Davacının tazminat talebinin reddine ilişkin hüküm, davacı vekili tarafından temyiz edilmekle, dosya incelenerek gereği düşünüldü:
Tazminat talebinin dayanağı olan Konya 2. Asliye Ceza Mahkemesinin 2007/451 Esas – 2007/639 Karar sayılı ceza dosyası kapsamında, üçüncü kişi konumunda olan davacının aracına resmi mühür taklit etme suçuna konu olduğundan bahisle 14.10.2003 tarihinde el konularak Konya Emniyet Müdürlüğüne ait depoya konulduğu, yapılan yargılama sonunda sanıkların beraatine hükmedildiği, beraat hükmünün 19.09.2007 tarihinde kesinleştiği, 10.09.2008 tarihinde Konya Emniyet Müdürlüğü tarafından depoda bulunan davacıya ait aracın başka bir depoya nakledilmesinin talep edildiği, talep üzerine mahkemece 23.09.2008 tarihinde aracın davacıya iadesi için Emniyet Müdürlüğüne yazı yazıldığı, davacının ise aracı 22.07.2009 tarihinde teslim aldığı, 14.10.2003-01.06.2005 tarihleri arasındaki el koyma tarihi itibariyle davanın yürürlükte bulunan 466 sayılı Kanuna, 01.06.2005-22.07.2009 tarihleri arasındaki el koyma tarihi itibariyle davanın yürürlükte bulunan 5271 sayılı Ceza Muhakemeleri Kanununa tabi olduğu anlaşılmakla;
Davacının 75.000 TL maddi tazminatın idari yargıda dava açma tarihi olan 26.11.2009 tarihinden itibaren işleyecek yasal faizi ile ödenmesi talebine ilişkin söz konusu davada, yerel mahkemece, CMK’nın 142/1. maddesinde öngörülen süre geçtikten sonra 09.02.2016 tarihinde dava açıldığı gerekçesi ile davanın reddine karar verilmiş olup,
Her ne kadar, 14.10.2003-01.06.2005 tarihleri arasındaki el koyma işlemi hakkında, el koyma nedeniyle tazminat isteminin 466 sayılı Kanunun 1. maddesinde düzenlenmediği gözetilerek davanın reddine, 01.06.2005 – 22.07.2009 tarihleri arasındaki el koyma işlemi hakkındaki ise, el koymaya esas dosyada yapılan yargılama sonunda sanıklar hakkında 11.09.2007 tarihinde verilen hükmün 19.09.2007 tarihinde kesinleştiği ve davanın CMK’nın 142/1. maddesinde 1 yıllık süre geçtikten sonra 09.02.2016 tarihinde açıldığı gerekçesi ile davanın reddine karar verilmesi gerekirken, yazılı şekilde davanın reddine karar verilmesi sonuca etkili olmadığından bozma nedeni yapılmamıştır.
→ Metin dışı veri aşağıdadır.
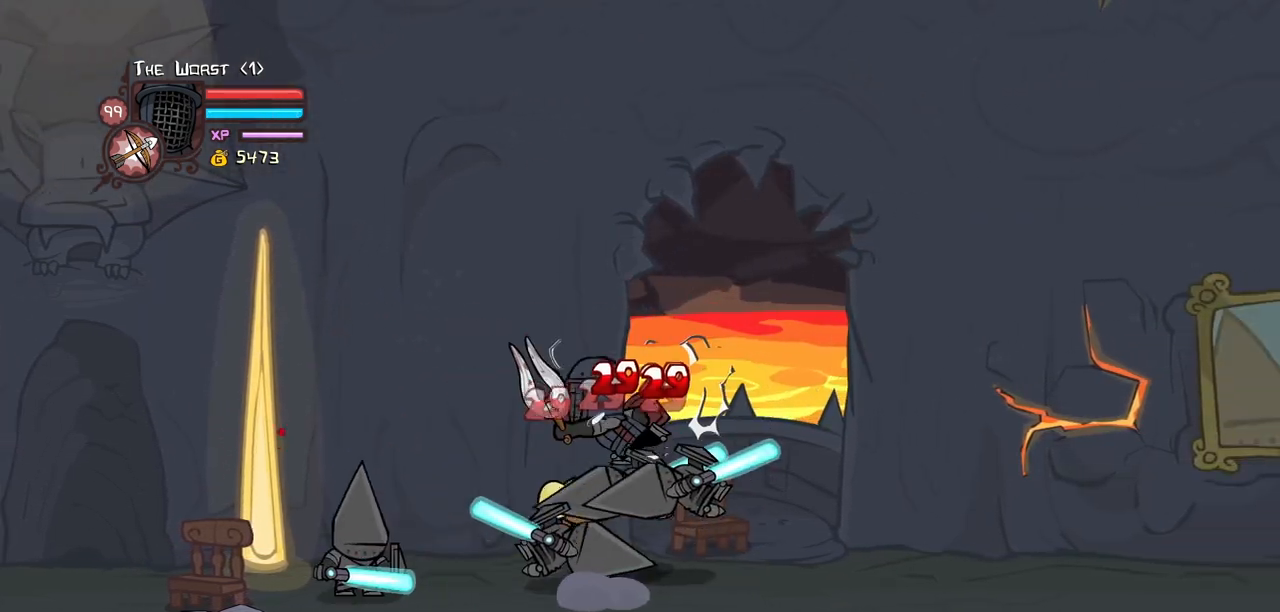
{"keys": ["heavy"], "events": [[67, "light", "down"], [200, "light", "up"], [250, "left", "down"], [250, "light", "down"], [383, "left", "up"], [433, "heavy", "down"], [483, "light", "up"]]}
Yapılan yargılamaya, toplanıp karar yerinde gösterilen delillere, mahkemenin kovuşturma sonuçlarına uygun olarak oluşan kanaat ve takdirine, incelenen dosya kapsamına göre; mahkemece dava açma süresinin geçtiği gerekçe gösterilerek davanın reddine karar verilmesinde usule ve kanuna aykırı yön bulunmadığından, davacı vekilinin davanın süresinde olduğuna ve sair nedenlere ilişkin tüm temyiz itirazlarının reddiyle, hükmün isteme uygun olarak ONANMASINA, 26.04.2022 tarihinde oybirliğiyle karar verildi.